▶ **Extract provided**:

'''

# Cost of movie on Sky Box Office



## taxi (19 Aug 2008)

Hi, can anyone tell me the cost of viewing a movie on Sky box office, I tried different searches on the net and can't get an answer.

Thanks


----------



## JonG (19 Aug 2008)

€5.75


----------



## aoc (19 Aug 2008)

does the cost € 5.75 get added onto your phone bill??


----------



## Graham_07 (19 Aug 2008)

Onto your Sky sub dd for the period I think.


----------



## aoc (19 Aug 2008)

i know the games get charged onto your phone bill, my daughter let rip one month and it was € 30!!! - wondering was it the same for a movie


----------



## ACA (19 Aug 2008)

The movie gets added on to your Sky bill. If you record it and don't watch it within a timeframe, on Sky +, then it gets deleted and you don't get charged.


----------



## gipimann (19 Aug 2008)

There's an extra charge - think it's €1 - if you order the Sky Box Office movie by telephone (i.e. phoning up to speak to a real person) instead of via the sky decoder.


----------



## Dubliner28 (1 Dec 2008)

Hi lads,

After I pay for a movie €5.75 can i record this to the box and watch it over and over free of charge or Can you record movies on box office on Sky +


----------



## Cahir (1 Dec 2008)

The movie deletes itself after a certain length of time.  I think it's around 24 hours.


----------



## Dubliner28 (1 Dec 2008)

So theres no real point then
Thats grand 
Thanks for your help


----------



## Dubliner28 (1 Dec 2008)

'''

▶ **Task description**:
Answer these from the thread on Sky Box Office movie costs:
(a) What price does JonG give for viewing a movie?
(b) According to ACA, what happens to a recorded movie on Sky + that isn't watched within a timeframe?
(c) What amount does aoc say was charged to the phone bill the month the daughter "let rip"?

▶ **Given entries**:
'''

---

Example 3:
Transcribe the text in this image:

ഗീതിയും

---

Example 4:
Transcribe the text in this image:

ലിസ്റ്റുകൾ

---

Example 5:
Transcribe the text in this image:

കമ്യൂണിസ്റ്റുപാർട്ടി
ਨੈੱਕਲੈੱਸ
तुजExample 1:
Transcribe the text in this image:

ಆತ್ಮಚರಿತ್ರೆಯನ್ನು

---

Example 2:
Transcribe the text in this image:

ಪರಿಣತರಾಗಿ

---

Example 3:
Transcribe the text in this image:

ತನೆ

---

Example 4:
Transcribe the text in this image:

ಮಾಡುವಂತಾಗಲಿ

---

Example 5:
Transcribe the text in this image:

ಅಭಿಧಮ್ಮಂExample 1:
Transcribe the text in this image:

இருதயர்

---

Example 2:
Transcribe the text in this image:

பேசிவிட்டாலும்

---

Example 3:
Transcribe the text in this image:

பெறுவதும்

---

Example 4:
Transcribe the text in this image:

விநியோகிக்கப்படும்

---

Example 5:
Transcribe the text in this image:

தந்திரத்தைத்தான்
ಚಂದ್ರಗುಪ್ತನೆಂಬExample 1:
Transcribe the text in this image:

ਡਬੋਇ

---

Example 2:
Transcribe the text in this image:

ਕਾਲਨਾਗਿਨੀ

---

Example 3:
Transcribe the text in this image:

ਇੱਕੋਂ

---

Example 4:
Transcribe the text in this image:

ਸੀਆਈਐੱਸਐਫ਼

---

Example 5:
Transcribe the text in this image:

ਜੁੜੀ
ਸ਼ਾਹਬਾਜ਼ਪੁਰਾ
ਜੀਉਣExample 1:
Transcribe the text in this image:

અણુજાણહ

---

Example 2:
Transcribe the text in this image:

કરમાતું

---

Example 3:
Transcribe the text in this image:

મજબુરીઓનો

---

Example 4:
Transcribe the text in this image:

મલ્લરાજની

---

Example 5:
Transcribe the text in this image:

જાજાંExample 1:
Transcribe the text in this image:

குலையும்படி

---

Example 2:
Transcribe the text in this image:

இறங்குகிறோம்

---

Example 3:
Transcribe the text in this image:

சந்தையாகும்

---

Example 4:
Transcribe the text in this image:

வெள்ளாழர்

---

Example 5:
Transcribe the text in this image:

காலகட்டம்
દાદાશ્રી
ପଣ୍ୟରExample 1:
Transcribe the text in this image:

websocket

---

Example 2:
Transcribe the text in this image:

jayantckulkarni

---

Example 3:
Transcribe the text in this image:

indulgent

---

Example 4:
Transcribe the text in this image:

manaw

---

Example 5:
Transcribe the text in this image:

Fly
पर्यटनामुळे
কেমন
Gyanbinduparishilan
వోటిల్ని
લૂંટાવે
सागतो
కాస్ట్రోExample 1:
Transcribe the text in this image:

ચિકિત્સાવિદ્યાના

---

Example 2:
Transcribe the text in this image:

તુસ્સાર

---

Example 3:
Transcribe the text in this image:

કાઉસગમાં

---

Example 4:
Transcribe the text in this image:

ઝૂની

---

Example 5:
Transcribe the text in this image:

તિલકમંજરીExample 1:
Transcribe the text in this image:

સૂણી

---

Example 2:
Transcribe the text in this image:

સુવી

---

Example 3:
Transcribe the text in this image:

'''

▶ **Solution to the exercise**:
(a) €5.75.
(b) It gets deleted, and you don't get charged.
(c) €30.